Belgium criticised for caving in to US

A leading human rights organisation said on Monday it was disappointed with Belgium's decision to water down a war cimes law and said it feared Brussels had caved in to pressure from the United States.

     Victims of the 1982 Sabra and
    Shatila massacre had filed a case

    US-based Human Rights Watch (HRW) said Brussels had managed to salvage something from the law but too many concessions were made to Washington.

    "It is regrettable that under irrational pressure from the United States the Belgian government is renouncing fundamental principles," said the group.

    Belgium decided to amend its 1993 "universal competence" law, which gives Belgian courts the right to judge anyone accused of war crimes, crimes against humanity or genocide, no matter where the acts were allegedly committed. 

    It is the second time this year the law is changed, after coming under fierce US criticism for the legislation.

    Under the latest amendment, the law will only be applicable in cases where victims or perpetrators were linked to Belgium.

    Brussels said it would not repeal the law.  

    The revised law would probably be ratified on Monday, reported state Belgian radio RTBF. Belgian Prime Minister Guy Verhofstadt said the legislation would be modifed so it does not apply to democratic countries.

    HRW said while the main body of the law was left intact it would reduce its scope by being relevant only to Belgian nationals.

    "To exclude a complaint that questions the actions of a democratic country is going too far," said HRW official Reef Brody.

    "Israel is a democracy and guarantees the right to a fair trial," he said. "But that does not mean the victims of Sabra and Shatila in Lebanon in 1982 will necessarily got justice," said Brody.

    During Israel's 1982 invasion of Lebanon Christian militiamen went on a two-day rampage in the Palestinian refugee camp, slaughtering at least 1,000 civilians.

    Then Israeli Defence Minister Ariel Sharon was found "indirectly responsible" for the atrocities by the Kahan Commission and was forced to resign.

    Scores of legal cases have been filed in Brussels against world leaders. US President George W Bush and British Prime Minister Tony Blair face allegations of war crimes in the war against Iraq.

    “Many of the lawsuits were not justified,” said Belgian Foreign Minister Louis Michel. “In each of these lawsuits there was a harassing effect or nature towards an allied country or towards a democratic country,” he said.

    Details of the agreement have not yet been made public.

    US campaign

    Brussels faced a fierce US campaign to change the law. Pressure from Washington has already prompted Brussels to amend the law once before, allowing courts to refer cases back to the defendant’s home country.
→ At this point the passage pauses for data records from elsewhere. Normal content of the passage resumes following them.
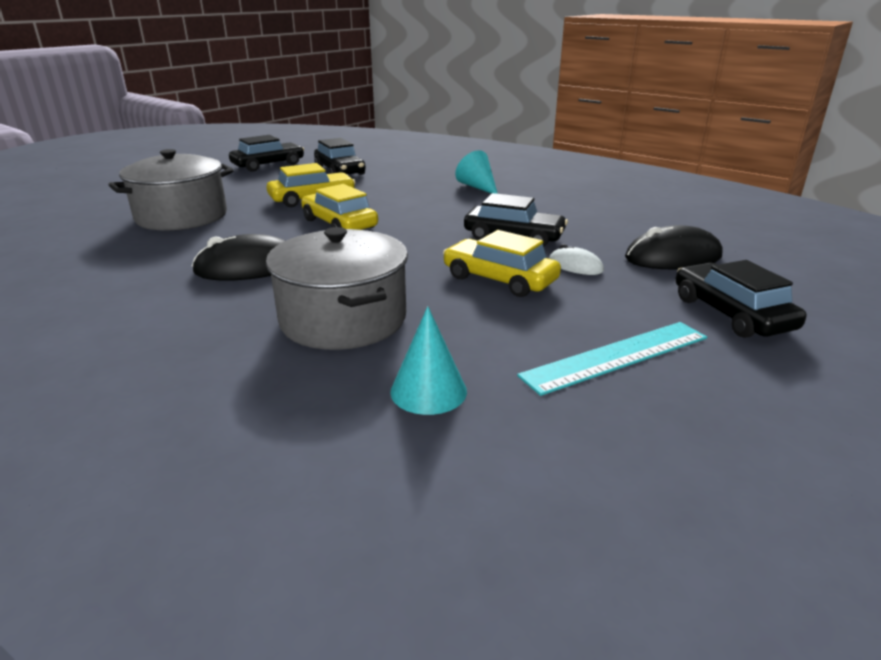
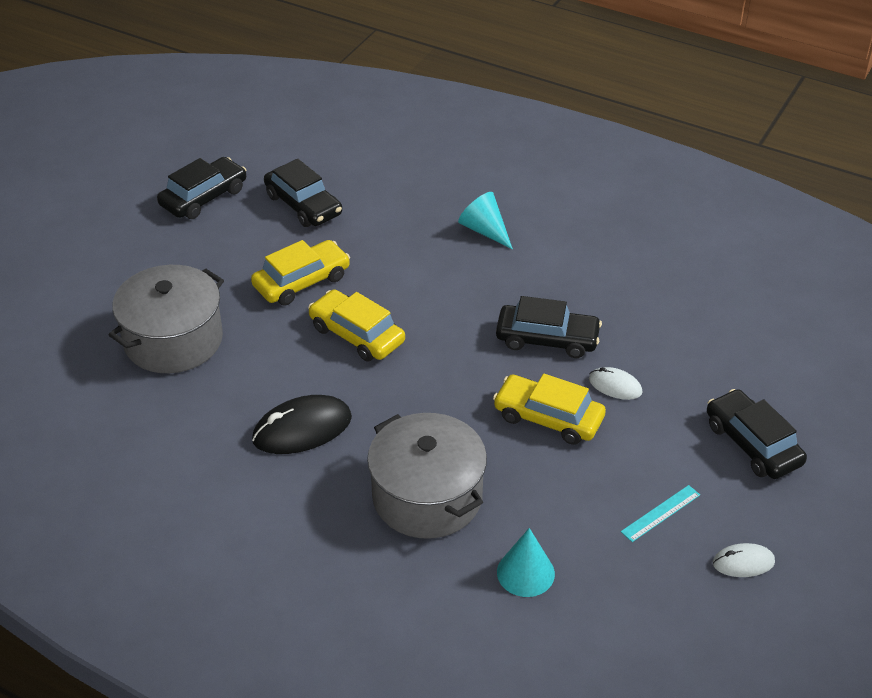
camera: 10 degrees left, 15 degrees up
turquoise ruler [517,322,707,396] -> turquoise ruler [621,485,700,542], size x0.56
black mouse [625,225,722,269] -> none
none -> white mouse [713,543,775,577]

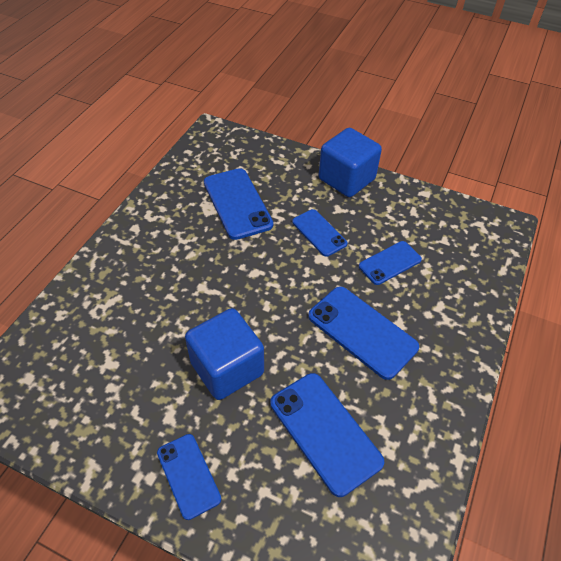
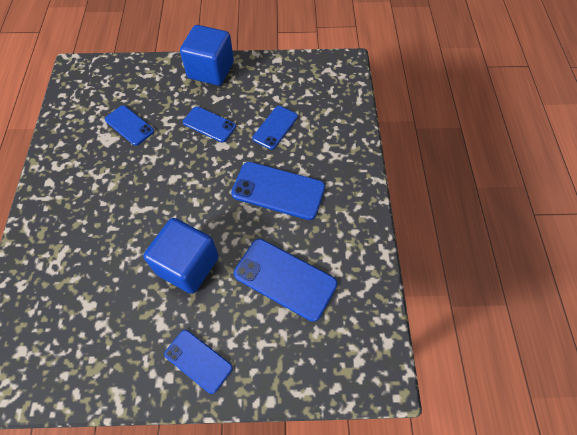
camera: 25 degrees left, 10 degrees up
blue phone [204,168,273,240] -> blue phone [105,105,154,146], size x0.62

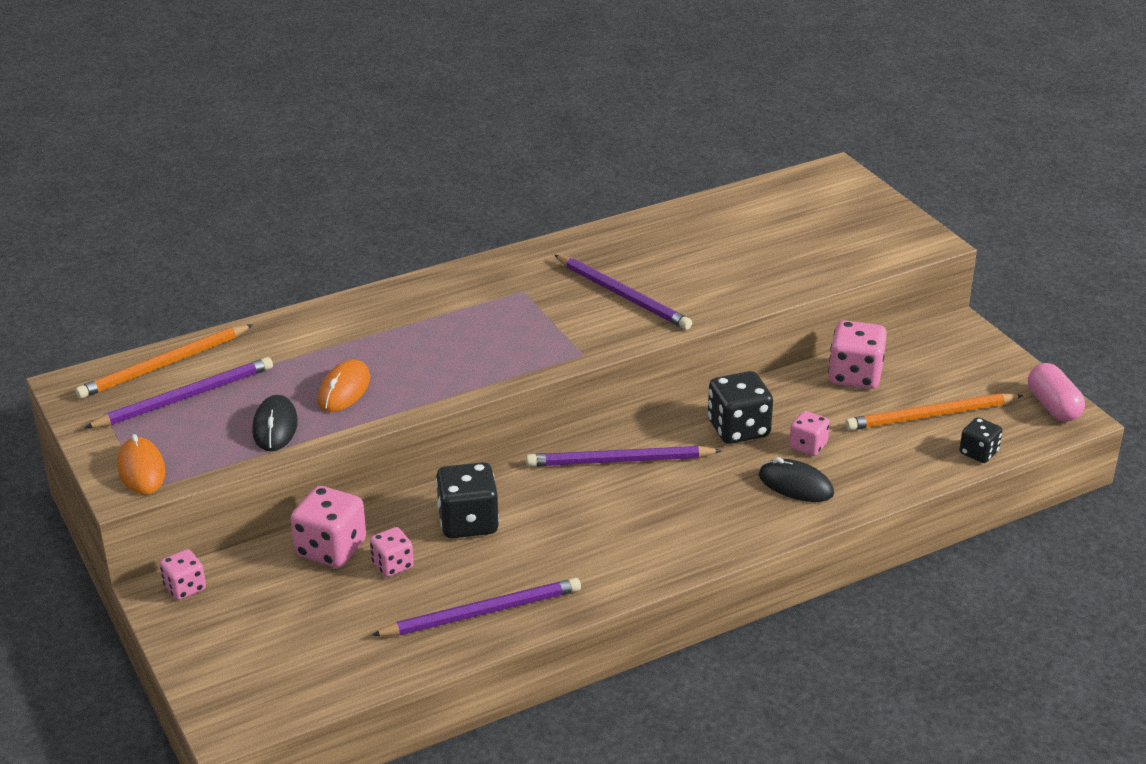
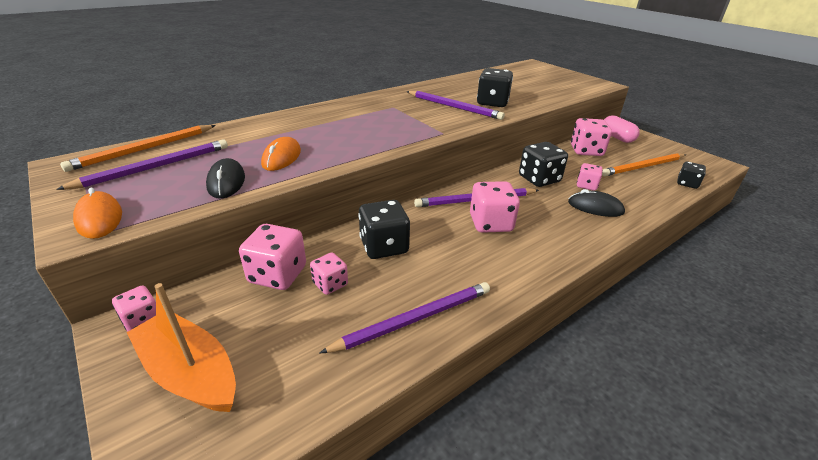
camera: 10 degrees left, 0 degrees up
pink capsule [1028,363,1085,422] -> pink capsule moved to [604,115,640,143]
none -> orange boat [126,283,236,412]
none -> pink dice [470,181,520,233]
none -> black dice [477,68,513,107]

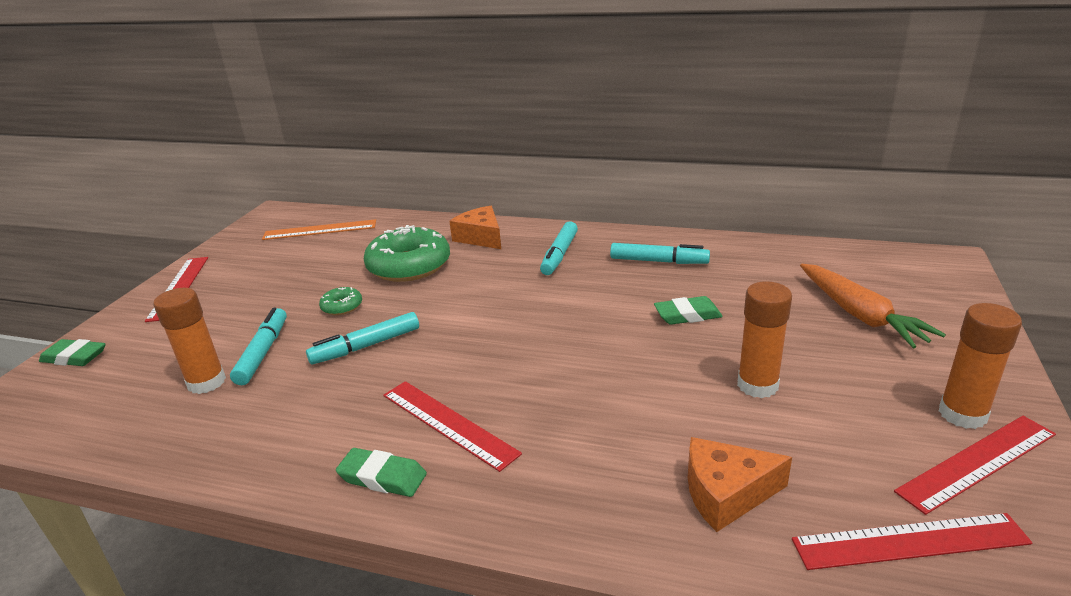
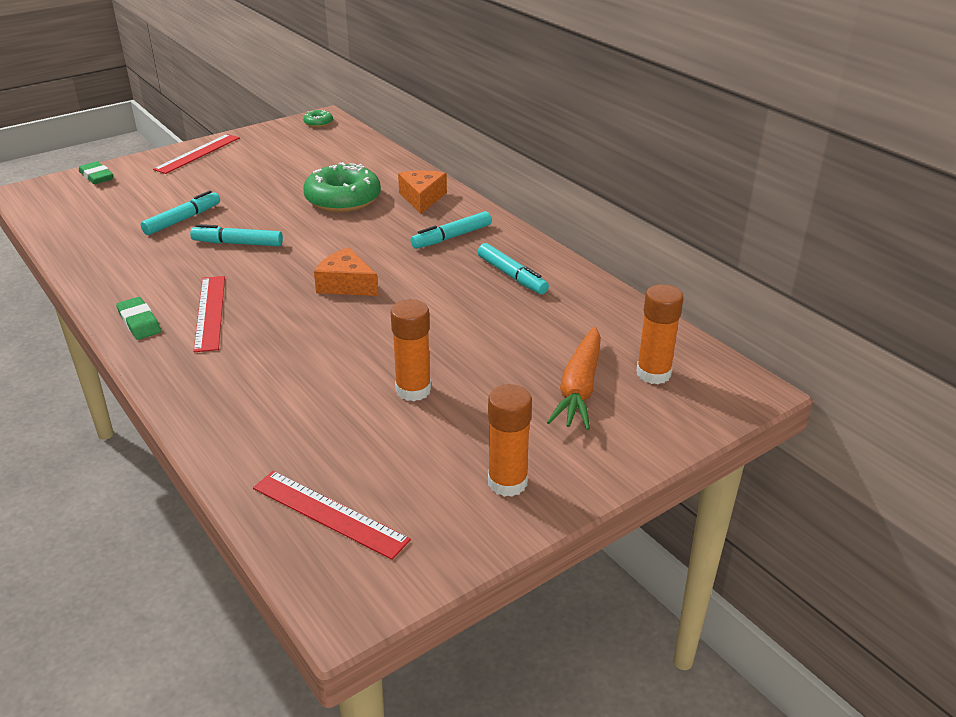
camera: 35 degrees right, 5 degrees up
orange glue stick [153,288,226,394] -> orange glue stick moved to [636,284,684,384]
orange ruler [262,219,376,240] -> none
green donut [319,287,362,315] -> green donut moved to [303,110,333,127]
green eraser [654,296,723,325] -> none
orange cheese [688,437,792,532] -> orange cheese moved to [314,247,378,296]
red ruler [894,416,1056,515] -> none

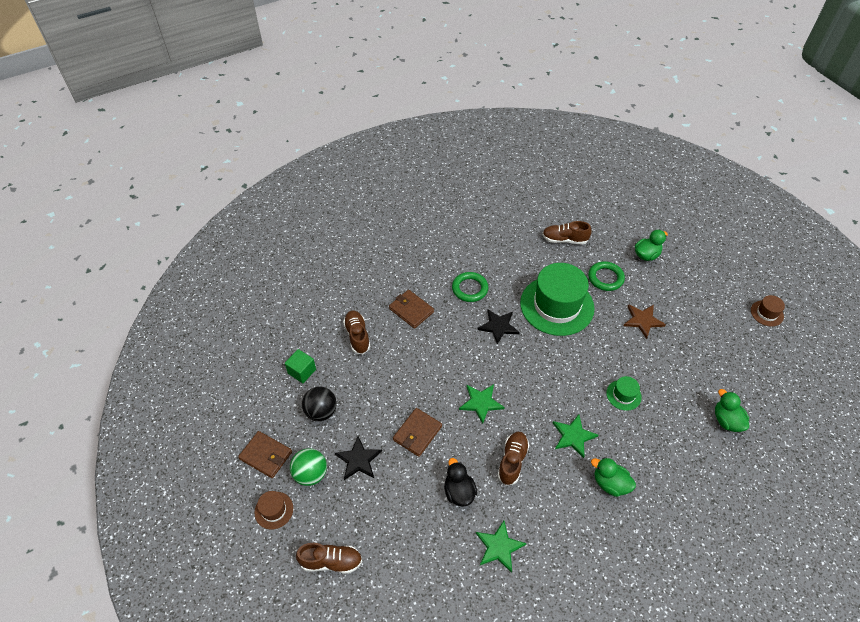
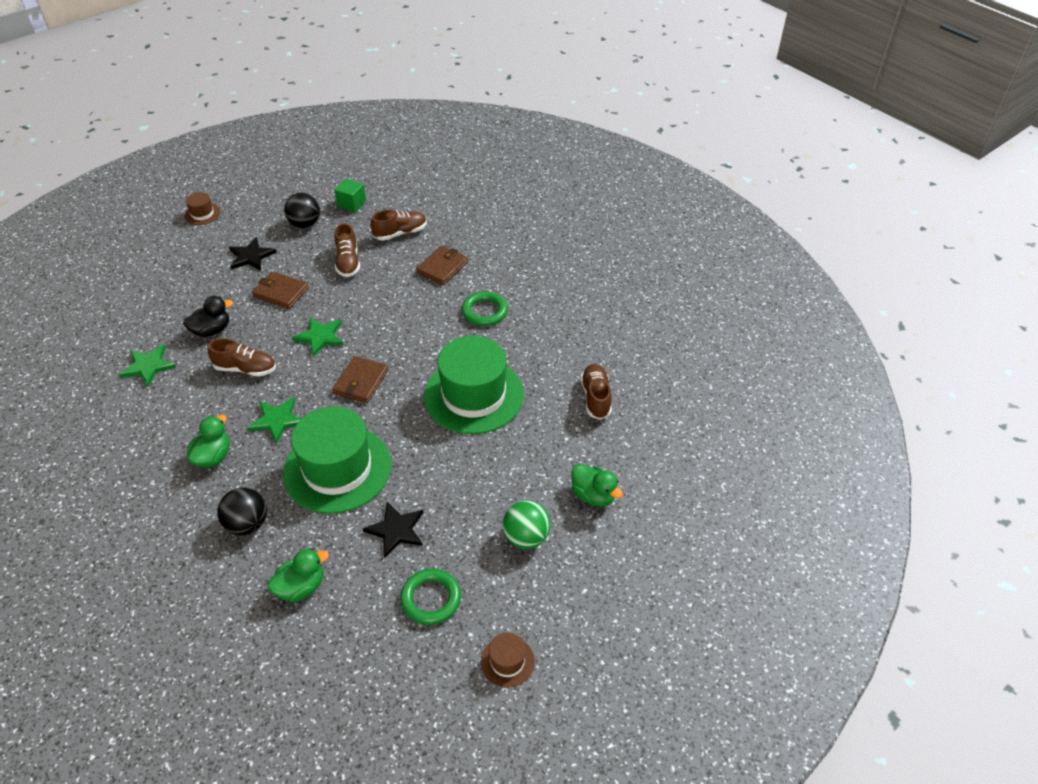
camera: 80 degrees right, 5 degrees down
brown wallet [238,431,292,478] -> brown wallet moved to [333,356,388,403]
green ball [290,448,327,486] -> green ball moved to [503,501,551,549]
brown shoe [296,543,362,574] -> brown shoe moved to [334,223,360,277]
black star [477,309,520,344] -> black star moved to [363,502,423,558]
green ring [588,261,625,291] -> green ring moved to [400,569,461,625]
green hat [606,376,642,411] -> green hat [283,406,391,514], size x2.33
brown star [623,304,666,339] -> none
none -> black ball [217,488,267,535]

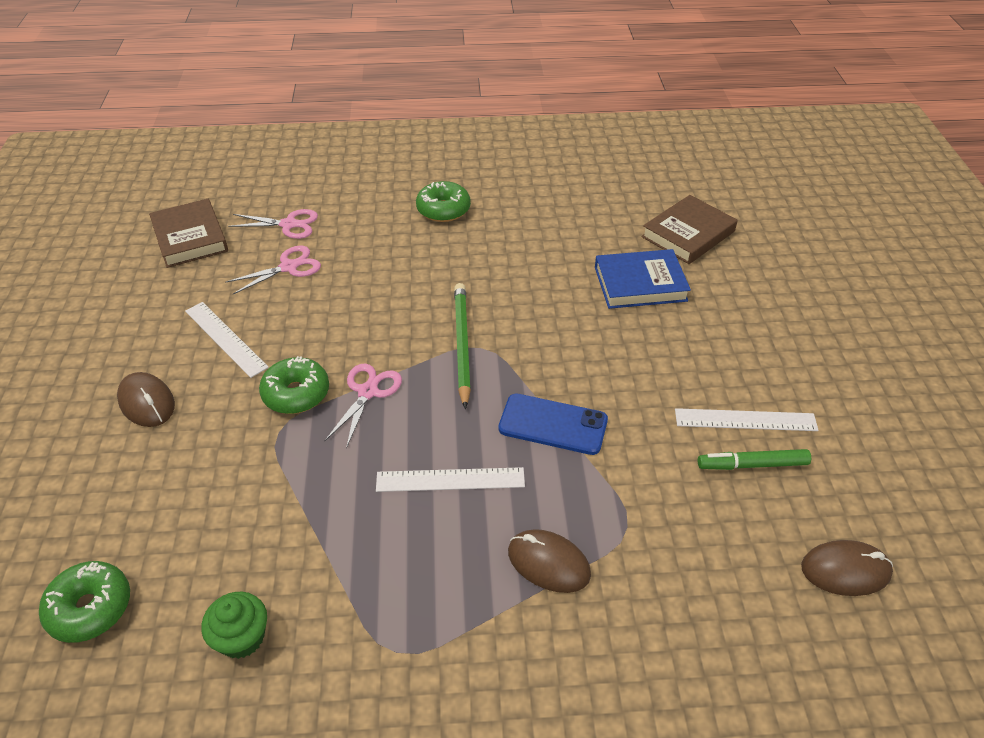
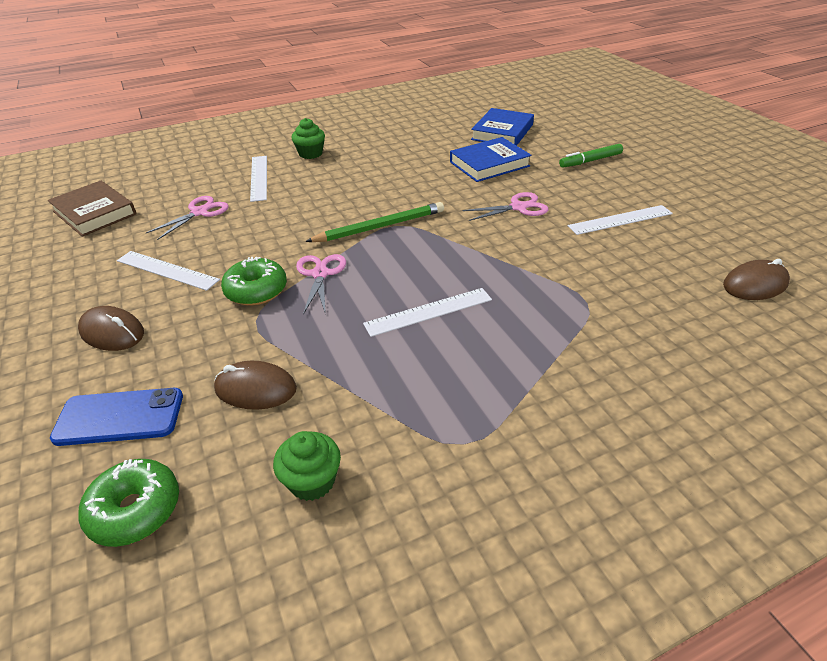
camera: 20 degrees left, 5 degrees down
pink scissors [228,209,318,239] -> pink scissors moved to [463,192,548,221]
green donut [416,181,471,222] -> green cupcake [292,118,325,159]
green pencil [454,283,471,409] -> green pencil turned 90 degrees clockwise [305,202,444,242]
blue phone [498,393,608,455] -> blue phone moved to [50,388,183,446]
brown mouse [508,529,591,593] -> brown mouse moved to [214,361,297,410]
brown book [641,195,738,264] -> blue book [471,108,534,146]
green marker [698,449,811,470] -> green marker moved to [559,144,623,167]
none -> white ruler [250,156,267,202]

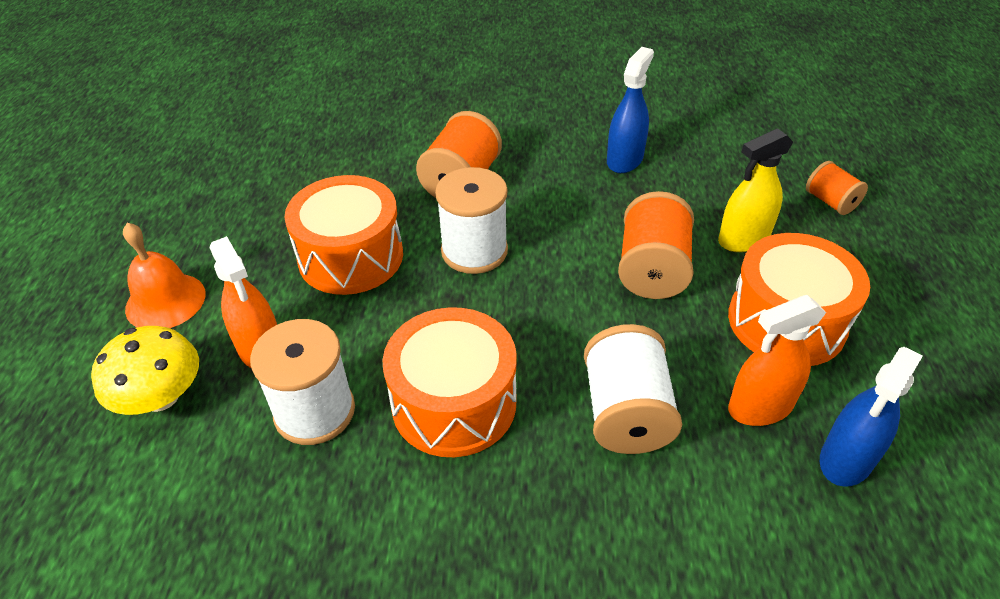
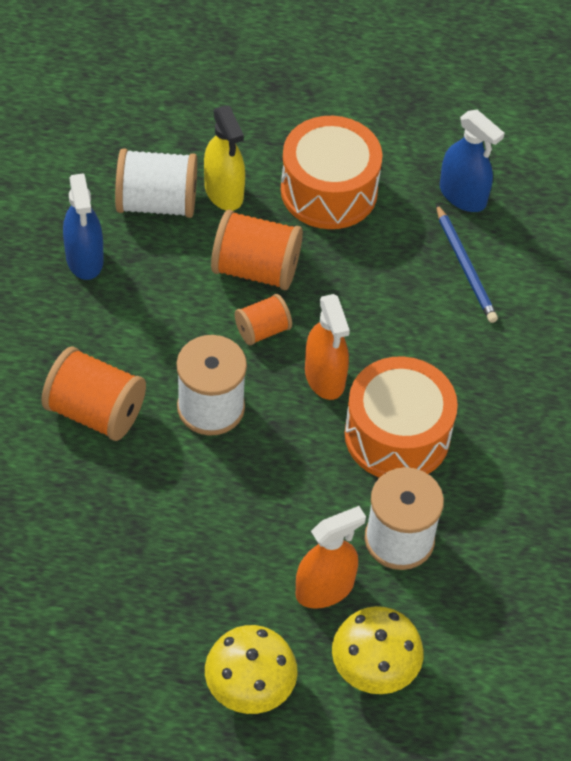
camera: 90 degrees left, 10 degrees up
orange bell [123,223,206,328] -> yellow mushroom [205,625,297,714]
orange drum [285,175,403,295] -> none
white spool [584,324,682,454] -> white spool moved to [115,148,197,218]
blue spray bottle [607,47,654,173] -> blue spray bottle turned 135 degrees counterclockwise [63,173,104,280]
orange spray bottle [728,295,826,426] -> orange spray bottle moved to [305,294,350,400]
orange spool [806,161,868,215] -> orange spool moved to [235,294,292,346]
none -> blue pencil [436,204,498,323]

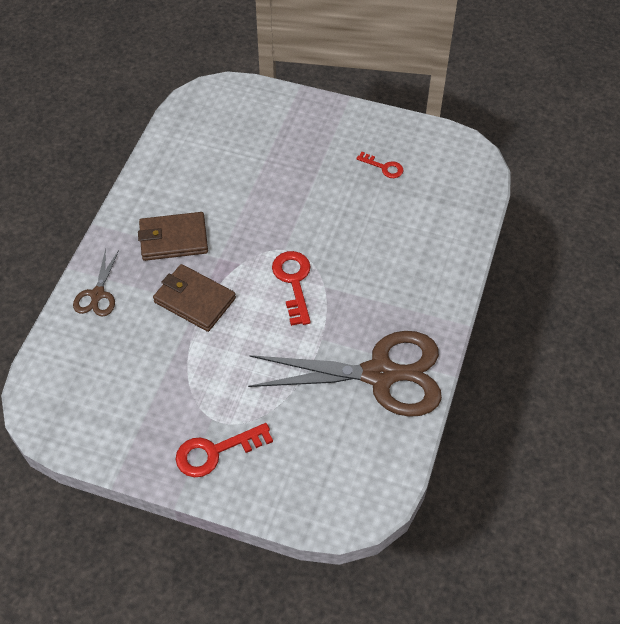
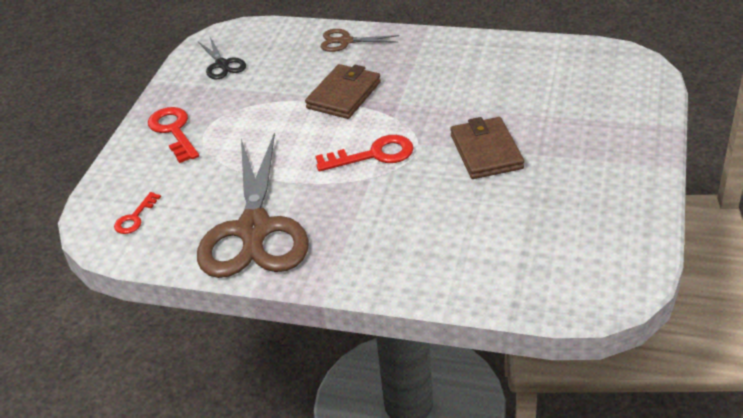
camera: 90 degrees right, 15 degrees down
brown wallet [138,212,208,261] -> brown wallet moved to [450,117,524,179]
red key [356,152,404,178] -> red key moved to [114,192,161,234]
none -> black scissors [198,37,246,79]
     Charges had been filed against
    Bush for alleged crimes in Iraq

    The move greatly reduced the possibility of cases ever appearing in court.

    But Washington said the measure was insufficient, saying US leaders were still at risk of what they described as politically-motivated prosecutions.

    Under the law, allegations have been filed against US Secretary of State Colin Powell, Defence Secretary Donald Rumsfeld, Deputy Defence Secretary Paul Wolfowitz and National Security Advisor Condoleeza Rice.

    The law has aggravated ties between Brussels and Washington.

    Rumsfeld has threatened to freeze spending on the North Atlantic Treaty Organisation’s (NATO) new headquarters in Brussels, unless the law was revoked.

    The list of leaders facing legal cases under the law have included Israeli Prime Minister Ariel Sharon. A "reprisal" case was subsequently filed against

    Palestinian President Yasser Arafat.

    The only convictions under the legislation so far have been those of four Rwandans found guilty in 2001 of taking part in the 1994 genocide in their homeland in which about one million people died.